V-Ray is one of the most popular render engines of today. Created by Chaos Group in the early 2000s, it has a strong presence in the rendering scene of the computer graphics industry. The latest stable release of V-Ray for Maya is version 3.6, which adds many great things to the already impressive set of features.
Hybrid rendering in V-Ray is one of the features that was really new in the rendering ﬁeld. It enables users to render their scenes using CPU and GPU at the same time, saving even more render time. According to Chaos Group, the addition of CPU to the already fast renders with GPU improves rendering times by around 13-25%. It is a welcome speed boost. Users can now ﬁnally utilise all of their available processing power and get faster render times. The fallback of this technique in case a scene won’t ﬁt into your GPU RAM limits, is that you can still render on CPU.
Another new addition in V-Ray 3.6 for Maya is the full Light Select render element. This feature is really useful in the post-production and compositing stages. It enables users to disassemble their render into the lighting contribution from one or more user-selected lights in the scene. Each Light Select channel can output the selected lights’ raw, diffuse, or specular contributions to the illumination, or the overall light contribution. This way artists can control illumination of each Light Select channel in post-production and achieve much better control of the scene’s lighting.
Cryptomatte is also a welcome addition to V-Ray 3.6 for Maya. It is considered to be one of the best and easiest methods for creating ID passes and mattes. It is an automatic method, and is easy to set up, supporting matte creation even when artists use depth of ﬁeld, motion blur and transparency. After the rendering is ﬁnished, artists can create nearly one-click mattes inside Nuke or Fusion.
Nvidia NVLink support is also added to V-Ray 3.6 for Maya. Users can now use a shared memory pool between multiple GPUs that support NVLink. This method makes it possible for users to render scenes that were previously unable to ﬁt into the memory of the single GPU. By sharing memory pool between multiple GPUs, users can render bigger scenes that require more GPU memory.

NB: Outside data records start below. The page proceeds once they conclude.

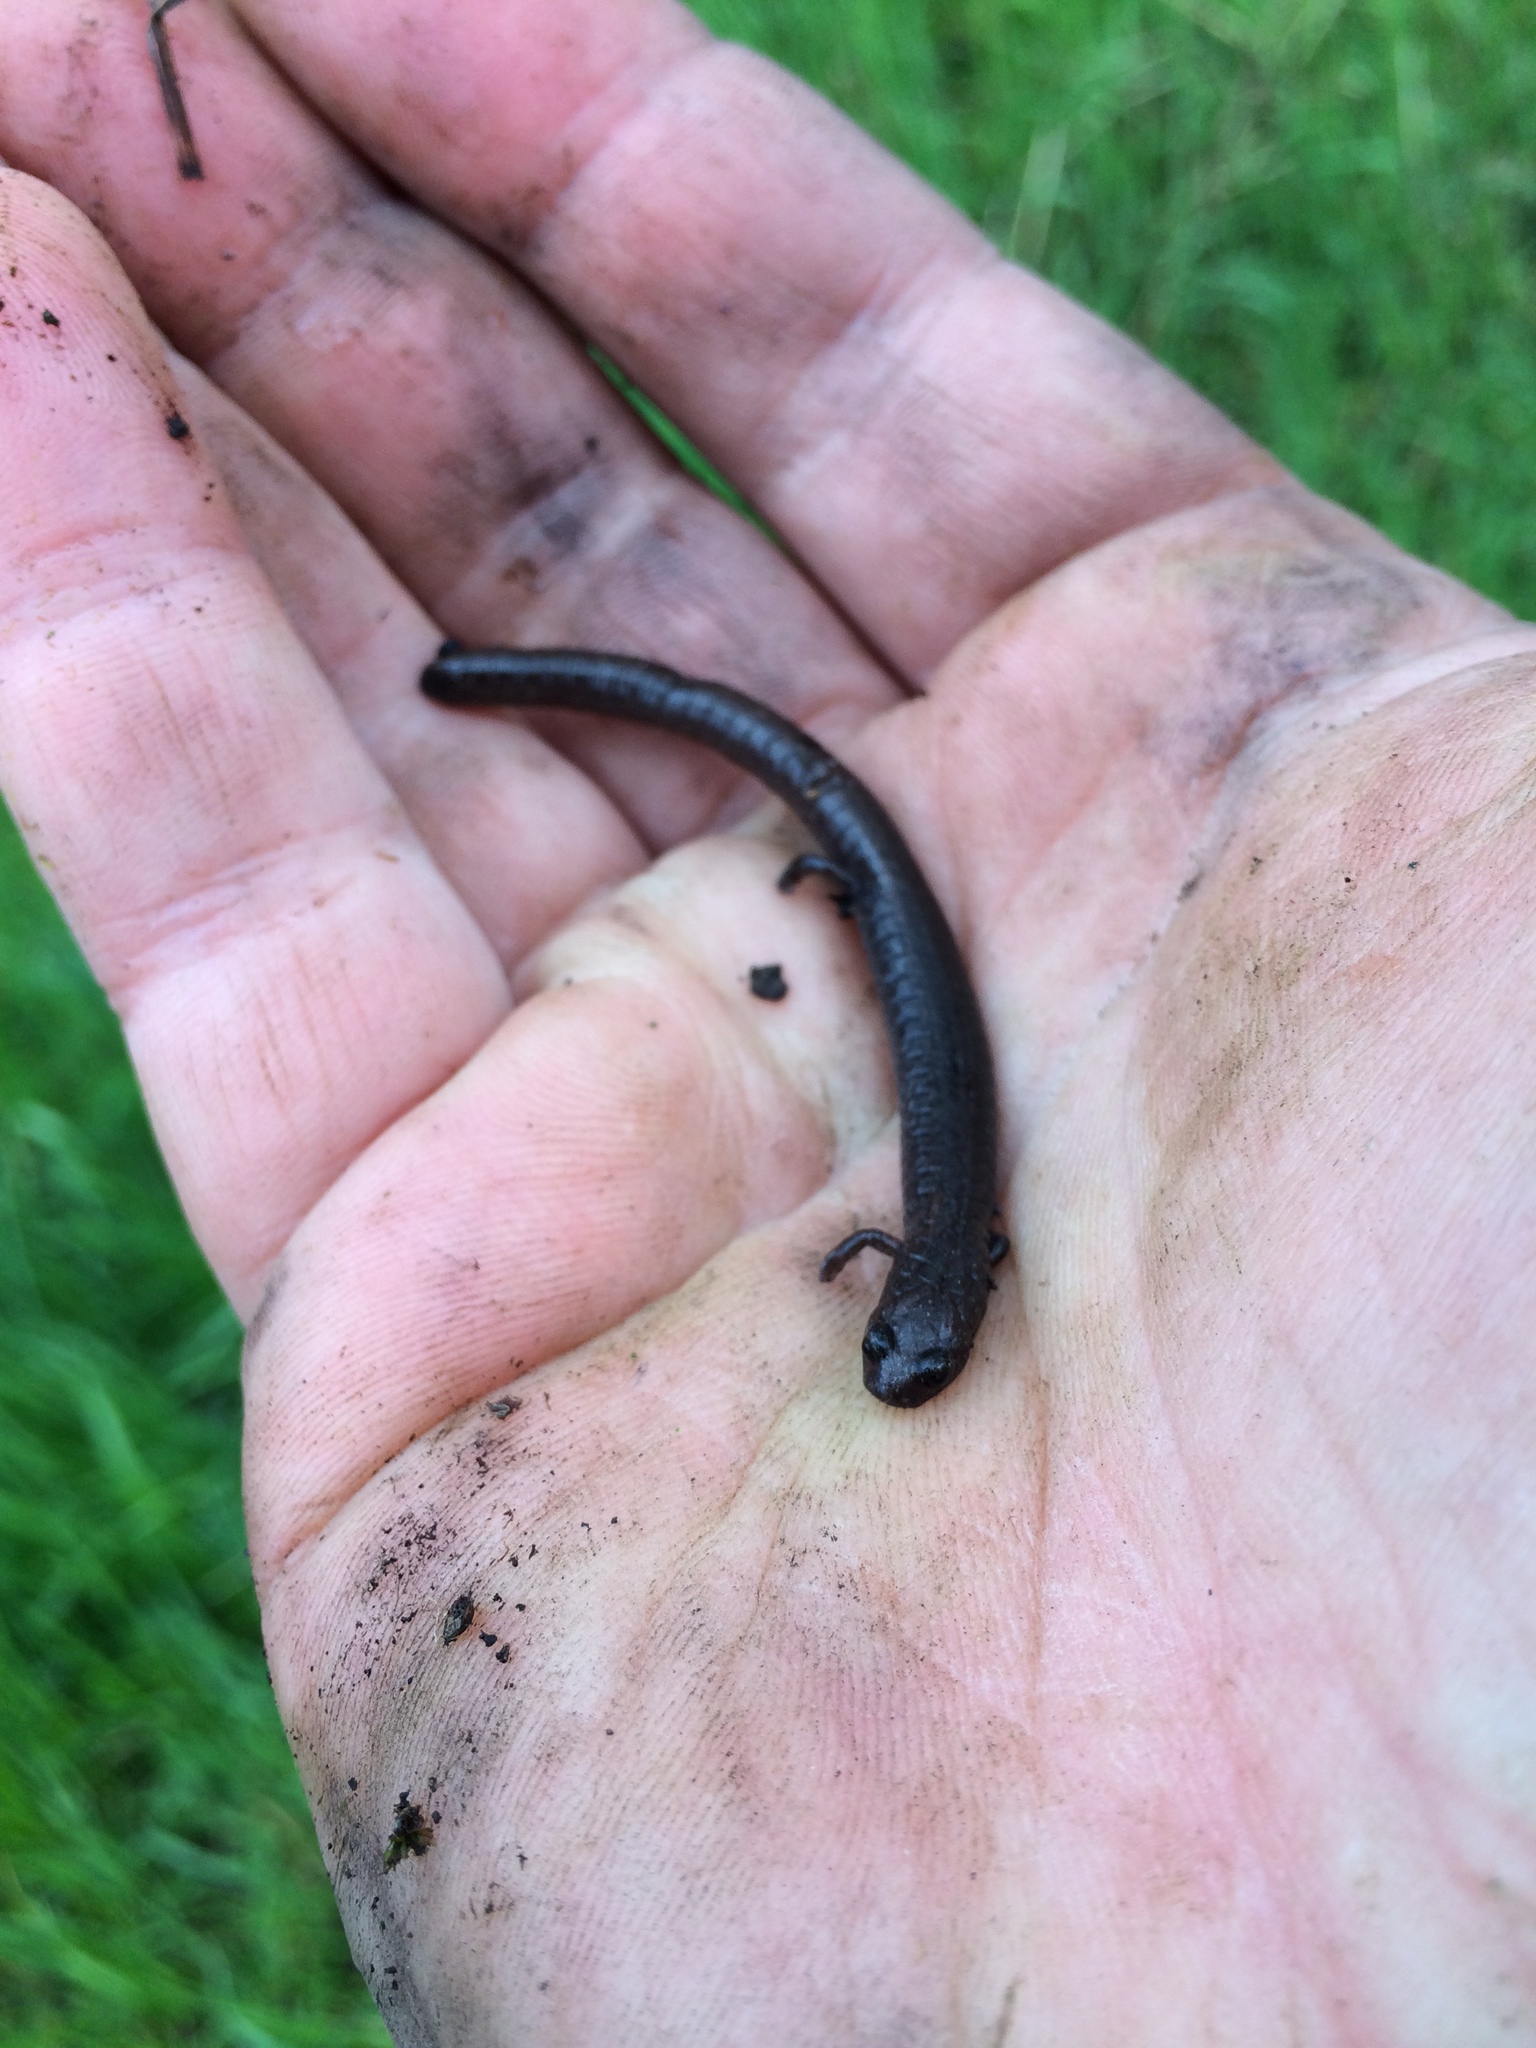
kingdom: Animalia
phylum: Chordata
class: Amphibia
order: Caudata
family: Plethodontidae
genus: Batrachoseps
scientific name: Batrachoseps attenuatus
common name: California slender salamander
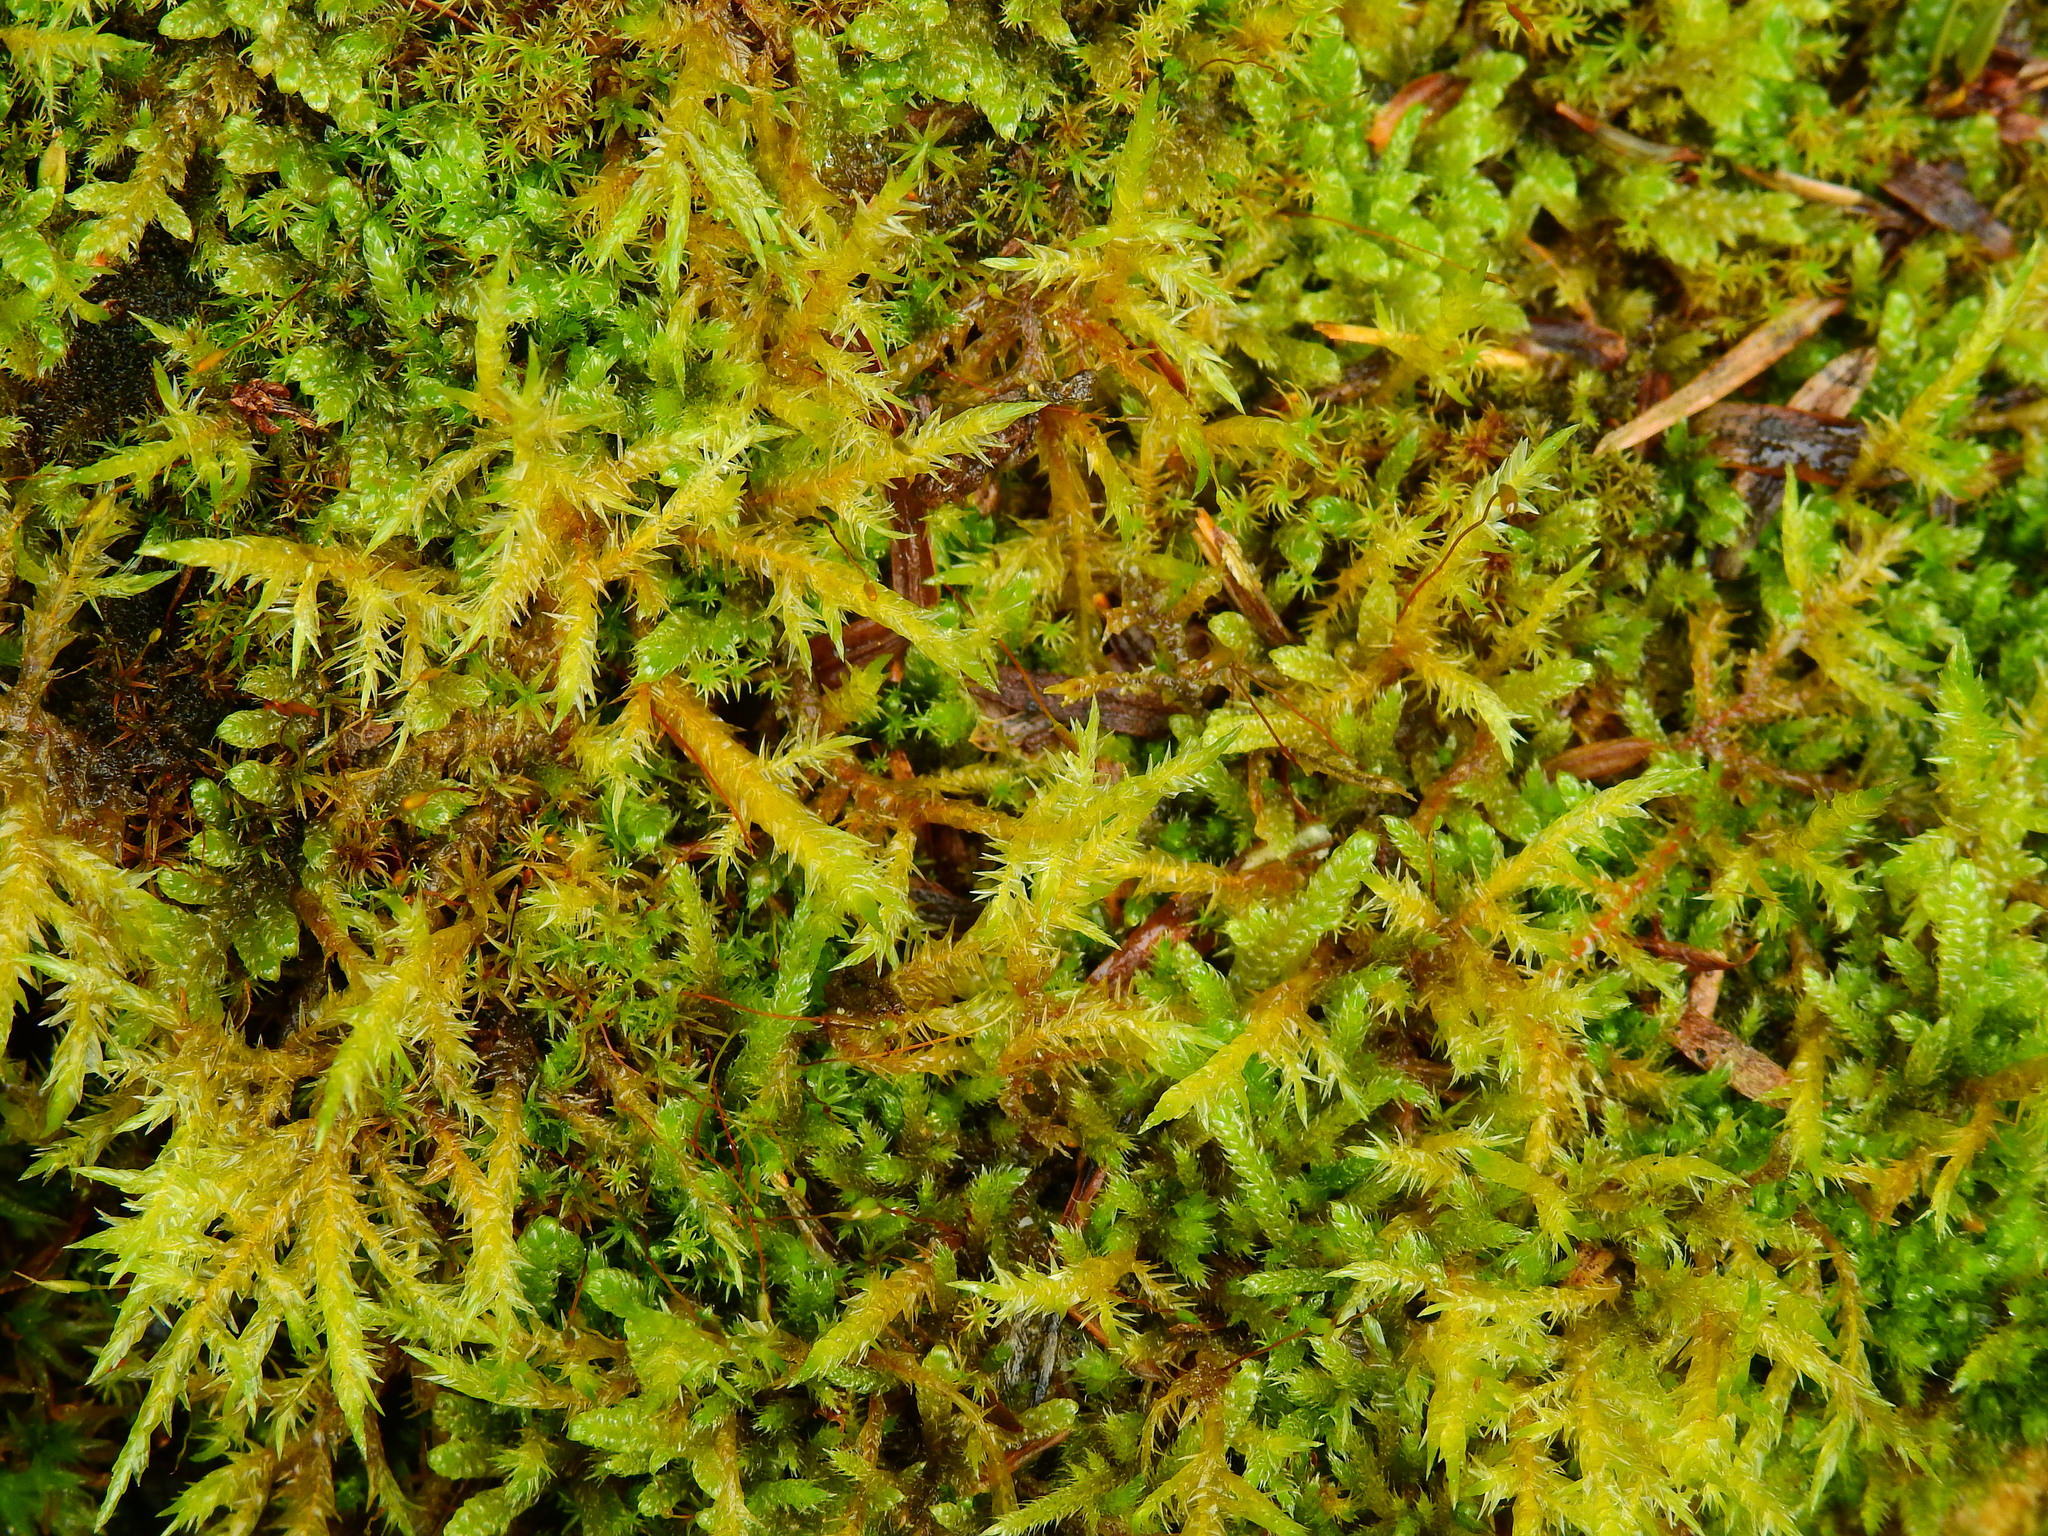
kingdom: Plantae
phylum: Bryophyta
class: Bryopsida
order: Hypnales
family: Pylaisiaceae
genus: Calliergonella
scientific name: Calliergonella cuspidata
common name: Common large wetland moss
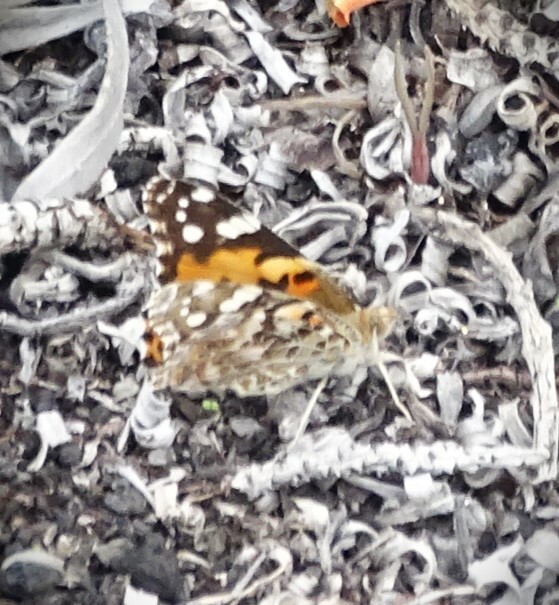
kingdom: Animalia
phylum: Arthropoda
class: Insecta
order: Lepidoptera
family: Nymphalidae
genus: Vanessa
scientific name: Vanessa cardui
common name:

There is support for Nvidia MDL materials straight out of the box, so users can now load Nvidia’s Material Deﬁnition Language ﬁles and render them directly with V-Ray. Also, there are a couple of Maya Viewport 2.0 improvements that add support for environment maps for the reﬂection of V-Ray materials, V-RaySky and displacement preview.
After long hours of testing and having fun with this latest version of V-Ray for Maya, we can conclude that Chaos Group has added a nice set of features to the already great render engine.